Researchers from Yale University and the Jagiellonian University, using transgenic mice, found that regulatory lymphocytes suppress an excessively strong reaction through a small particle of miR150 ribonucleic acid. In turn, scientists from the Institute of Immunology and Experimental Therapy and Georgia Regents University dealt with the problem of the development of T lymphocytes and the formation of CD4 + FoxP3 + and CD4 + FoxP3- T lymphocytes, responsible for the recognition of cellular antigens, i.e. determining whether a given particle is a harmful pathogen or is neutral or part of tissue. As scientists have proved, the formation of these cells is not associated with any special protein reaction, as has been previously believed. This research has a fundamental role – it is related to the recognition of processes that exist in the human body. Only getting to know them will make it possible to develop therapies and medications for his ailments and disabilities.

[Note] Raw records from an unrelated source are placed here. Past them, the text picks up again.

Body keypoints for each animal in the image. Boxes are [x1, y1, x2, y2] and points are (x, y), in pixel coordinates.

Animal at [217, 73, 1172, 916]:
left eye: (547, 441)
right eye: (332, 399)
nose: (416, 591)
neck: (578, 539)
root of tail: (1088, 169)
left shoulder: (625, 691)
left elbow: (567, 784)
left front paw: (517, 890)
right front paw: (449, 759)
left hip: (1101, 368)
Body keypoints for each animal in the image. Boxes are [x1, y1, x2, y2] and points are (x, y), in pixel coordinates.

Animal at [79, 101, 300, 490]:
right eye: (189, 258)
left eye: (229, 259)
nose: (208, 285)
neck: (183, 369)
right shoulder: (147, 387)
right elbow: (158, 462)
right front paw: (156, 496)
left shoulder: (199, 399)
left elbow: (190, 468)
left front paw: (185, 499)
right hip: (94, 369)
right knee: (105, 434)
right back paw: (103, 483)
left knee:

These presentations were not the only ones in Poland at the 15th International Congress of Immunology in Milan. During the poster session, where research works are presented on posters explaining the effects of individual programs and experiments, a dozen or so teams from the University of Wrocław, the Jagiellonian University, the Medical University of Łódź, the Medical University of Wrocław, the Łódź Institute of Medical Biology of the Polish Academy of Sciences, the University of Warsaw, and the Medical University of Warsaw presented themselves. . However, it is worth paying attention to the competition – the huge poster session gathered most of the 4 people. 10% of research reports sent to the organizers of the Congress, for the working session and for the symposia session, were qualified. from research and programs considered the most interesting.